Pleasantville, New Jersey — A New Jersey nursing home is taking the federal government to court over a practice that operators across the country say is quietly draining their revenue: using third-party audits of payroll data to knock down star ratings — and, with them, admissions and income.
Our Lady’s Center for Rehabilitation & Healthcare filed suit against the Centers for Medicare & Medicaid Services, arguing the agency has overstepped its authority by penalizing facilities through its Five-Star Quality Rating System when Payroll Based Journal data doesn’t pass muster in audits. The facility says it expects to lose $450,000 in annual revenue as a direct result of the rating change.
The legal challenge draws a sharp line: auditing PBJ submissions may be permitted under federal law, but using those audit findings to automatically strip stars from a facility’s staffing rating — and the financial fallout that follows — goes beyond what CMS is actually authorized to do, the lawsuit argues.
What PBJ Audits Actually Do
The Payroll Based Journal system, created under the Affordable Care Act, requires nursing homes to submit quarterly payroll data that CMS uses to calculate staffing levels for its Five-Star rating. Third-party contractors then audit that data for accuracy. If they find gaps or inconsistencies, facilities can be automatically dropped to a one-star staffing rating — regardless of how they’re actually performing on the floor.
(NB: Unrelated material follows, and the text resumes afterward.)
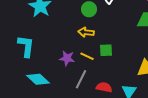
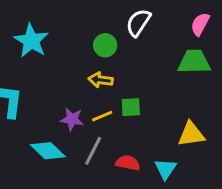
yellow line: (87, 56) -> (102, 116), turned -48
cyan diamond: (38, 79) -> (48, 151), moved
That’s the part Our Lady’s is fighting. The facility quickly corrected the reporting issue and now holds a three-star staffing rating and a four-star overall rating, according to industry reports. But the damage from the temporary drop — lost referrals, fewer admissions, lower revenue — had already happened.
The lawsuit calls the audits “profoundly detrimental” and argues CMS’s use of audit results to revise published star ratings isn’t backed by the underlying statute.
A Broader Fight Over Ratings and Revenue
For most nursing homes, a star rating isn’t just a number on a government website. It’s a primary driver of hospital referrals and private-pay admissions. Dropping even one star in the staffing domain can trigger a cascade — fewer referrals from discharge planners, lower occupancy, and tighter margins at a time when operators are already under serious pressure.
That financial squeeze is well-documented. As industry reports have noted, nursing homes are increasingly caught between staffing mandates that states and the federal government keep tightening and a workforce shortage that makes full compliance genuinely difficult.
Our Lady’s case could test whether CMS has the legal backing to use PBJ audit results the way it currently does — or whether that practice amounts to a unilateral expansion of authority Congress never intended.
What Operators Are Watching For
Industry attorneys say the case is worth following closely. If a court sides with the facility, it could open the door for other providers who’ve lost star ratings — and revenue — after PBJ audits flagged their reporting. It might also force CMS to rethink how audit findings flow into publicly posted ratings.
CMS hasn’t publicly commented on the lawsuit. The outcome could reshape how operators approach PBJ compliance going forward, and whether the current audit-to-rating pipeline survives legal scrutiny.
For context: the next PBJ submission deadline for Quarter 2 (January through March 2026) is May 15 — coming up fast for facilities still working through their data.